We used an accelerating rotarod protocol (Ugo-Basile) to test motor coordination and learning capabilities. The acceleration ranged from 3 to 40 rpm over 5 min. After the training period (three trials per day for 3 days), mice were tested with three consecutive trials in a single day. The rotarod was wiped clean with ethanol between each subject and trial.

Static rod test

To further assess motor deficits in treated YAC128 animals, a static rod test was employed. Mice were placed on four different rods with a specific diameter (28 mm, 21 mm, 17 mm, and 10 mm) and a length of 60 cm facing outward and 100 cm above the bottom surface. Fall protection was provided by a soft cushion below the rod. The time to turn to safety and time to traverse the rod were recorded. The test was repeated two times on consecutive days.

Cylinder (beaker) test

Mice were placed in a transparent beaker with a 90-mm diameter and a height of 125 mm for 3 min. During that time, rearings were counted. For rearing, an animal must be standing on two paws and standing straight with at least one paw touching the wall of the glass cylinder.

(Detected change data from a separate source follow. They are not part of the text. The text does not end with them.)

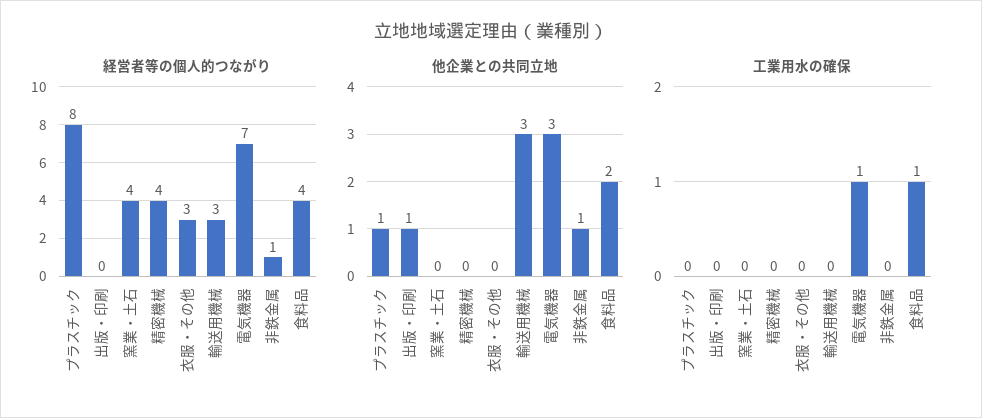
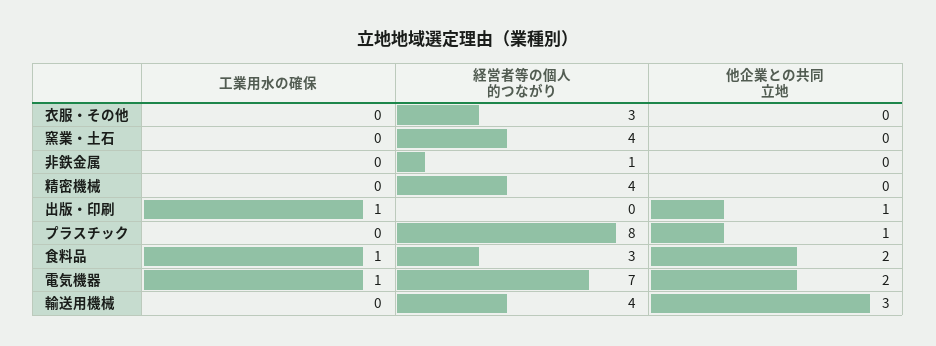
  {
    "経営者等の個人的つながり": {
      "プラスチック": 8,
      "出版・印刷": 0,
      "窯業・土石": 4,
      "精密機械": 4,
      "衣服・その他": 3,
-     "輸送用機械": 3,
+     "輸送用機械": 4,
      "電気機器": 7,
      "非鉄金属": 1,
-     "食料品": 4
+     "食料品": 3
    },
    "他企業との共同立地": {
      "プラスチック": 1,
      "出版・印刷": 1,
      "窯業・土石": 0,
      "精密機械": 0,
      "衣服・その他": 0,
      "輸送用機械": 3,
-     "電気機器": 3,
+     "電気機器": 2,
-     "非鉄金属": 1,
+     "非鉄金属": 0,
      "食料品": 2
    },
    "工業用水の確保": {
      "プラスチック": 0,
-     "出版・印刷": 0,
+     "出版・印刷": 1,
      "窯業・土石": 0,
      "精密機械": 0,
      "衣服・その他": 0,
      "輸送用機械": 0,
      "電気機器": 1,
      "非鉄金属": 0,
      "食料品": 1
    }
  }

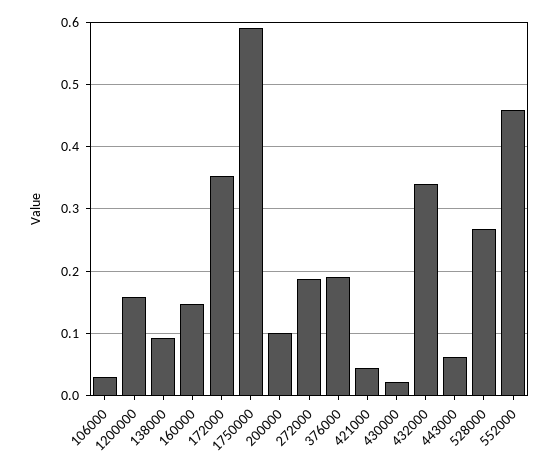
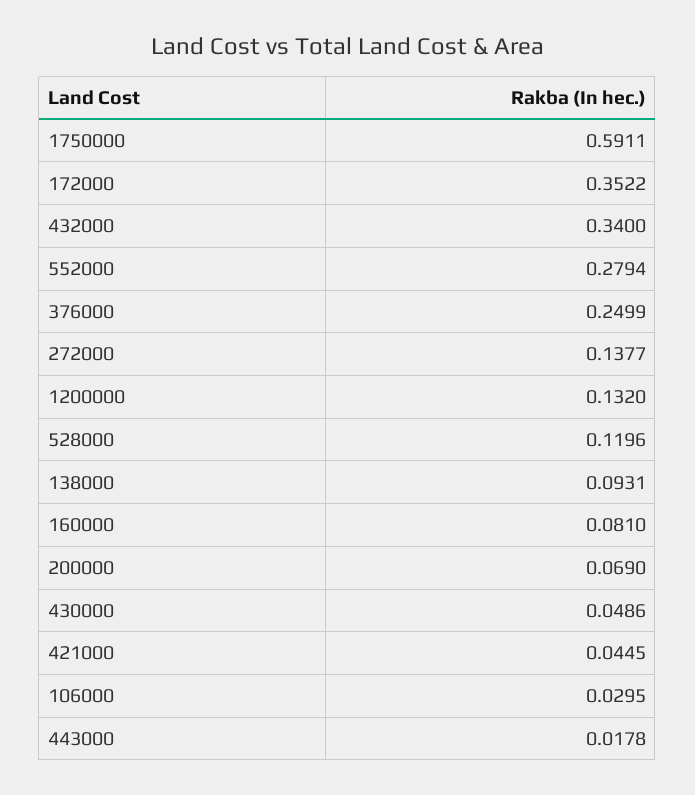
  {
    "106000": 0.0295,
-   "1200000": 0.16,
+   "1200000": 0.132,
    "138000": 0.0931,
-   "160000": 0.15,
+   "160000": 0.081,
    "172000": 0.3522,
    "1750000": 0.5911,
-   "200000": 0.1,
+   "200000": 0.069,
-   "272000": 0.19,
+   "272000": 0.1377,
-   "376000": 0.19,
+   "376000": 0.2499,
    "421000": 0.0445,
-   "430000": 0.02,
+   "430000": 0.0486,
    "432000": 0.34,
-   "443000": 0.06,
+   "443000": 0.0178,
-   "528000": 0.27,
+   "528000": 0.1196,
-   "552000": 0.46
+   "552000": 0.2794
  }

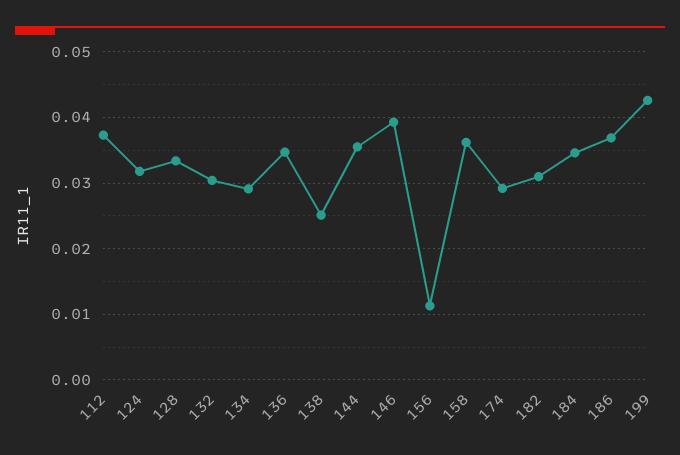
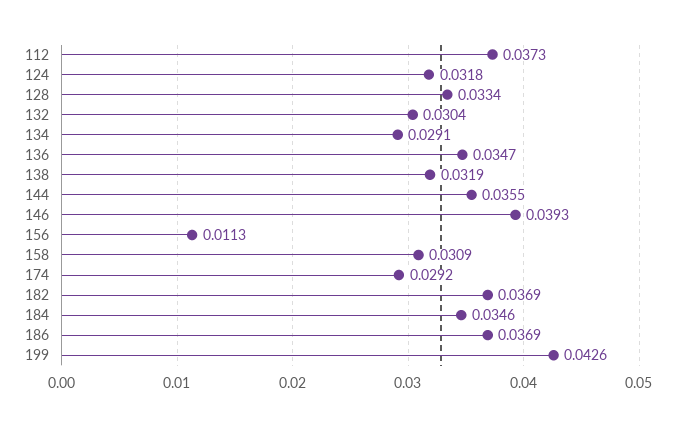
  {
    "112": 0.0373,
    "124": 0.0318,
    "128": 0.0334,
    "132": 0.0304,
    "134": 0.0291,
    "136": 0.0347,
-   "138": 0.025,
+   "138": 0.0319,
    "144": 0.0355,
    "146": 0.0393,
    "156": 0.0113,
-   "158": 0.036,
+   "158": 0.0309,
    "174": 0.0292,
-   "182": 0.031,
+   "182": 0.0369,
    "184": 0.0346,
    "186": 0.0369,
    "199": 0.0426
  }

Statistical analysis (behavioral)

Statistical analysis of the obtained data was performed with GraphPad/SPSS software. Based on experience and the literature, the majority of experiments would have a power of 80% to achieve a significance level of 0.05. Data are presented as the SEM. Tests to check for a normal distribution were performed. If a normal distribution was confirmed, the data were analyzed by ANOVA or a t test; if the normality assumption was violated, the data were analyzed using Kruskal-Wallis and Mann-Whitney tests, with p < 0.05 considered significant. For behavioral testing, when time dependency was considered, two-way ANOVA was performed with additional correction for multiple comparisons with the Holm-Sidak test.

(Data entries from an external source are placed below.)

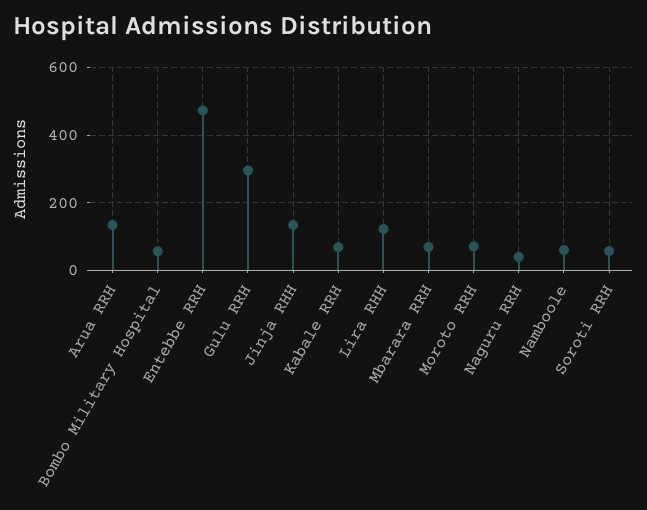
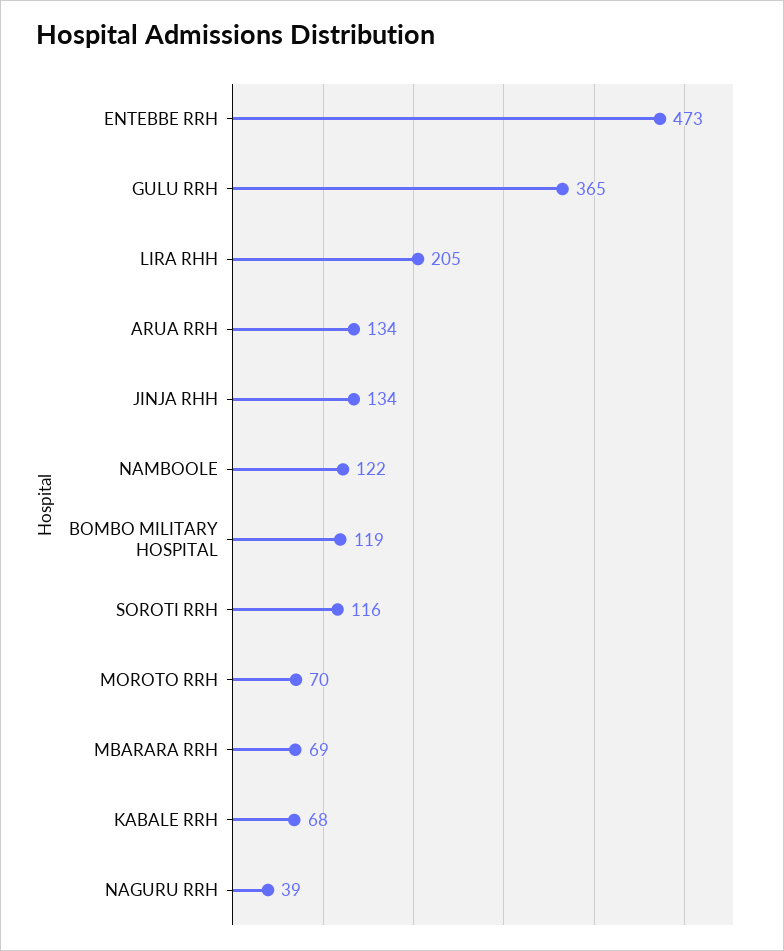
  {
    "Arua RRH": 134,
-   "Bombo Military Hospital": 60,
+   "Bombo Military Hospital": 119,
    "Entebbe RRH": 473,
-   "Gulu RRH": 300,
+   "Gulu RRH": 365,
    "Jinja RHH": 134,
    "Kabale RRH": 68,
-   "Lira RHH": 120,
+   "Lira RHH": 205,
    "Mbarara RRH": 69,
    "Moroto RRH": 70,
    "Naguru RRH": 39,
-   "Namboole": 60,
+   "Namboole": 122,
-   "Soroti RRH": 60
+   "Soroti RRH": 116
  }

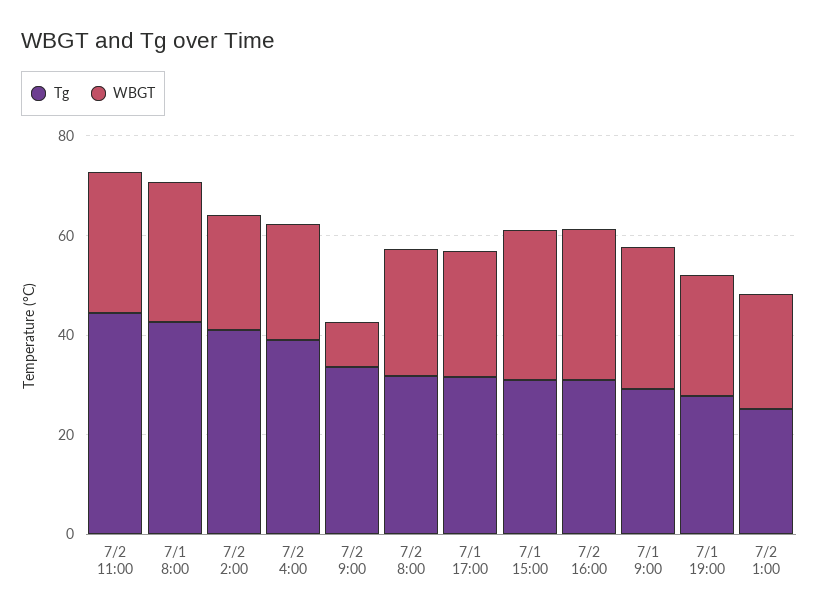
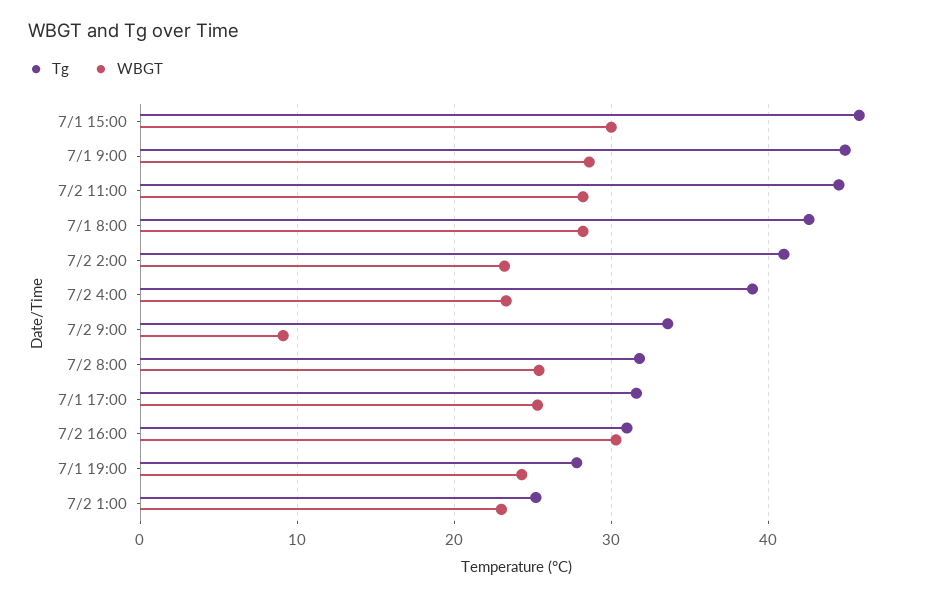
  {
    "Tg": {
      "7/2 11:00": 45,
      "7/1 8:00": 43,
      "7/2 2:00": 41,
      "7/2 4:00": 39,
      "7/2 9:00": 34,
      "7/2 8:00": 32,
      "7/1 17:00": 32,
-     "7/1 15:00": 30,
+     "7/1 15:00": 46,
      "7/2 16:00": 31,
-     "7/1 9:00": 30,
+     "7/1 9:00": 45,
      "7/1 19:00": 28,
      "7/2 1:00": 25
    },
    "WBGT": {
      "7/2 11:00": 28,
      "7/1 8:00": 28,
      "7/2 2:00": 23,
      "7/2 4:00": 23,
      "7/2 9:00": 9,
      "7/2 8:00": 25,
      "7/1 17:00": 25,
      "7/1 15:00": 30,
      "7/2 16:00": 30,
      "7/1 9:00": 29,
      "7/1 19:00": 24,
      "7/2 1:00": 23
    }
  }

Statistical analysis (molecular)

All experiments were repeated at least three times. The statistical significance of silencing was assessed using a one-sample t test, with an arbitrary value of 1 assigned to the cells treated with control. Selected data were compared using an unpaired t test. Two-tailed p values of <0.05 were considered significant. Signal intensities of the protein bands were normalized to those of calnexin and compared using Student’s t test. The bars on the graphs indicate the mean protein levels ±SEM. p values are indicated by asterisks (∗p < 0.03, ∗∗p < 0.002, ∗∗∗p < 0.0002, ∗∗∗∗p < 0.0001).